Children see some 10,000 TV ads a year and recognise 400 brands by age 10, Children's Secretary Ed Balls says, in announcing a government inquiry into the possible harmful effects of advertising upon children. I confidently predict the study will show that, among the effects of advertising upon children, some can be considered harmful. The money (our money) can be saved and put to a better purpose just by Mr Balls reading this intro. In May this year we were met with the bizarre scenario of the German Advertising Association (seconded by their UK counterparts, no less) making the case to Brussels that, actually, ads to kids don't really work very well at all - this in knee-jerk response to the European Parliament's Directive that member states must clamp down upon the advertising of HFSS products (high in fat, salt or sugar). The words turkeys, voting and Christmas spring seasonally to mind.
The idea that advertising may not work is as old as it is ridiculous. Sure... lots of advertising doesn't work very WELL, and some advertising is so bad that it unsells the product... but most ads and marketing communications are pretty darned effective when evaluated on a pound-spent-per-person basis. I see it working every day - but if my eyes are deceiving me, then there's one hell of a lot of CEOs out there who need the sack for frittering away their shareholders' funds on frivolous foreign shoots and costly campaigns.
Flying by flapping your arms doesn't cut the mustard, and in consequence we don't have a worldwide industry populated by hundreds of thousands of people dedicated to its promulgation. Marketing communications, on the other hand... now, isn't the clue in the scale and all-pervasiveness of this business?

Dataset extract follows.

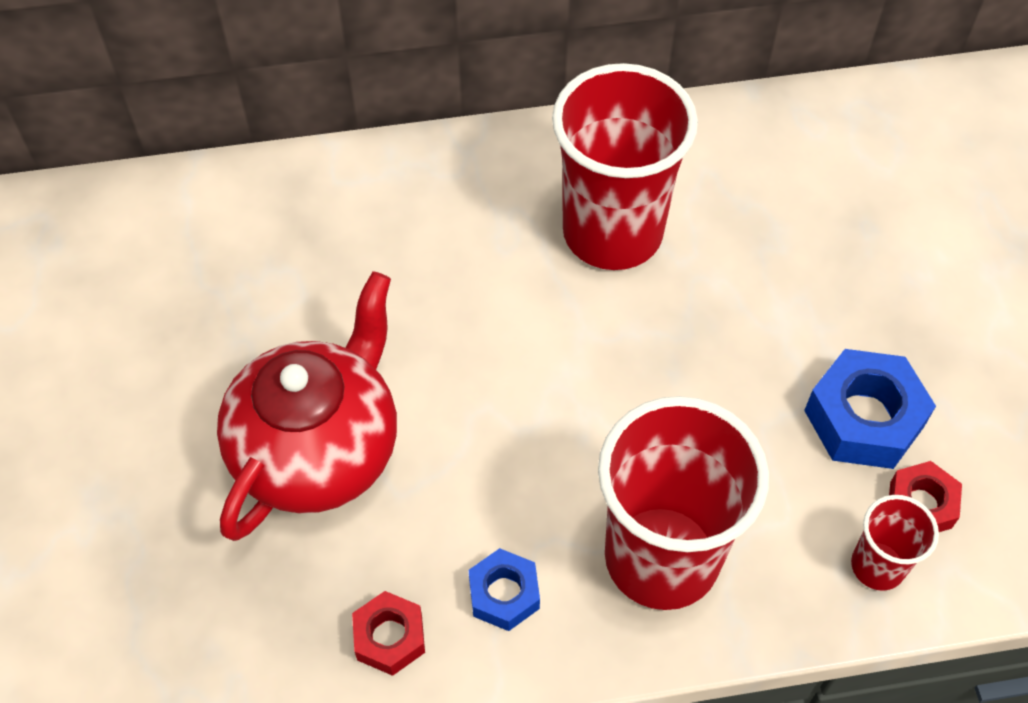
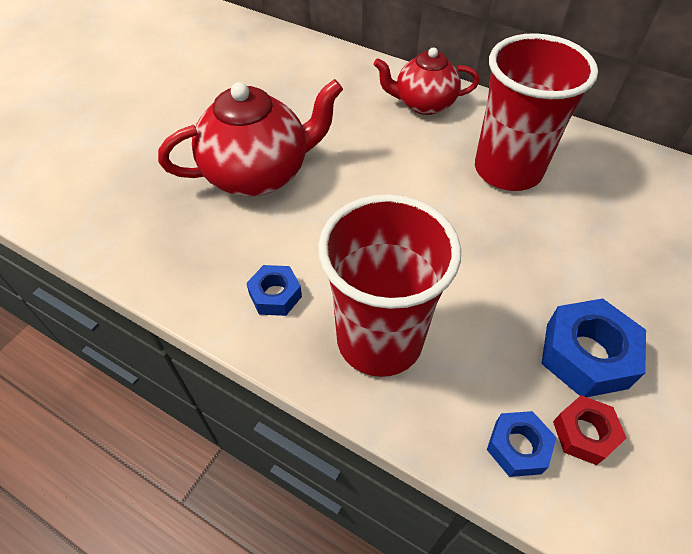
camera: 40 degrees right, 5 degrees down
(390, 637) = (200, 274): red nut -> none
(429, 194) = (423, 104): none -> red teapot
(877, 566) = (517, 447): red cup -> blue nut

I find it extraordinary that the same people who can't wait to have themselves photographed in front of the latest (election) campaign poster, scratch their heads perplexedly when it comes to something as simple as advertising to children. Why do they think the ads are scheduled at times when kids will be watching? Have they any kids of their own?... have they not noticed that kids' brains are many times more receptive and perceptive than the old overloaded congealed lumps of porridge swilling around in their own skulls? A Liverpool University study on food advertising recently demonstrated that obese and overweight children increase their food intake by more than 100% after watching food ads on TV. (There should be no surprise here, although it’s an interesting statistic.)
Our kids swim in a swirling sea of sales messages. Mr Balls’ figure of 10,000 ads per annum is probably grossly conservative (and why not?) – as far back as 1997 studies were coming up with an upper estimate of 40,000. And, to stretch the metaphor, that’s arguably just the tip of an inverted iceberg of communications emanating from friends, family, social circles and media. Children are programmed from conception to absorb and learn from the stimuli they receive; admittedly less so to differentiate between what society deems are the positive and negative effects. But to spend taxpayers’ money to prove this point seems… well… pointless.